→ **WHAT TO DO**: Go to the line containing "right elbow: (82, 53)" in the records below and print it and every following line exactly, on through the line containing "left shoulder: (184, 124)", then stop.

→ **SOURCE MATERIAL**:
_ _ _ _ _ _ _
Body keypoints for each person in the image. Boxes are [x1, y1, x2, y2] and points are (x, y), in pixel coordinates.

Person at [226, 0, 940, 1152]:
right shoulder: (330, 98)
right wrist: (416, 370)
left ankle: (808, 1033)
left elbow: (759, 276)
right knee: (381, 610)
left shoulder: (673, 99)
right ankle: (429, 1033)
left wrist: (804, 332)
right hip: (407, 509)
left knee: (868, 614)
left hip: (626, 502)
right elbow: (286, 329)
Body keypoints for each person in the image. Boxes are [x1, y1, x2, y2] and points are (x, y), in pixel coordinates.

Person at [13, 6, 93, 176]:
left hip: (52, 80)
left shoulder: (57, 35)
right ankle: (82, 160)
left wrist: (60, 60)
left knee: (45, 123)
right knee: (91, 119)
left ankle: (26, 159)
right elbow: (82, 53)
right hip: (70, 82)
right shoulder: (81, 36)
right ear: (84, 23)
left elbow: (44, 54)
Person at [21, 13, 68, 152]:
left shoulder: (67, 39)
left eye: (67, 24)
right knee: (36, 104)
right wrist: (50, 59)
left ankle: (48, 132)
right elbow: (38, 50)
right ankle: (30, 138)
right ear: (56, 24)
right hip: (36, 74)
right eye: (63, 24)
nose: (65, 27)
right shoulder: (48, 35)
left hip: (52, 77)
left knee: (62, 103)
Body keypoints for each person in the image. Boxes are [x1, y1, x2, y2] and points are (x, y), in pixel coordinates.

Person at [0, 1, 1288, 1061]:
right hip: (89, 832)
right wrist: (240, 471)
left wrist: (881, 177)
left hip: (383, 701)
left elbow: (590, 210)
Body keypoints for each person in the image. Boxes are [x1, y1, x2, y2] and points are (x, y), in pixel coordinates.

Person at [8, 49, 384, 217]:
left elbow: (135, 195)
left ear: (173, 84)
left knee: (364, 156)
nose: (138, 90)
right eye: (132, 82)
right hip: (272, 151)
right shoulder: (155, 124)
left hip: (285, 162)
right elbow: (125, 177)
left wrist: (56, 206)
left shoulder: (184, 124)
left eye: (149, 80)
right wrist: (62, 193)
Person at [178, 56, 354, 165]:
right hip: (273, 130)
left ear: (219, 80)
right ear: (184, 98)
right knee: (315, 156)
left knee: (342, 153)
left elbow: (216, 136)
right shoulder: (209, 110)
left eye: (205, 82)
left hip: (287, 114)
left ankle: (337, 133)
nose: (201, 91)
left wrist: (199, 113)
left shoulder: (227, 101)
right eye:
_ _ _ _ _ _ _
→ **RESPONSE AREA**:
right elbow: (82, 53)
right hip: (70, 82)
right shoulder: (81, 36)
right ear: (84, 23)
left elbow: (44, 54)
Person at [21, 13, 68, 152]:
left shoulder: (67, 39)
left eye: (67, 24)
right knee: (36, 104)
right wrist: (50, 59)
left ankle: (48, 132)
right elbow: (38, 50)
right ankle: (30, 138)
right ear: (56, 24)
right hip: (36, 74)
right eye: (63, 24)
nose: (65, 27)
right shoulder: (48, 35)
left hip: (52, 77)
left knee: (62, 103)
Body keypoints for each person in the image. Boxes are [x1, y1, x2, y2] and points are (x, y), in pixel coordinates.

Person at [0, 1, 1288, 1061]:
right hip: (89, 832)
right wrist: (240, 471)
left wrist: (881, 177)
left hip: (383, 701)
left elbow: (590, 210)
Body keypoints for each person in the image. Boxes are [x1, y1, x2, y2] and points are (x, y), in pixel coordinates.

Person at [8, 49, 384, 217]:
left elbow: (135, 195)
left ear: (173, 84)
left knee: (364, 156)
nose: (138, 90)
right eye: (132, 82)
right hip: (272, 151)
right shoulder: (155, 124)
left hip: (285, 162)
right elbow: (125, 177)
left wrist: (56, 206)
left shoulder: (184, 124)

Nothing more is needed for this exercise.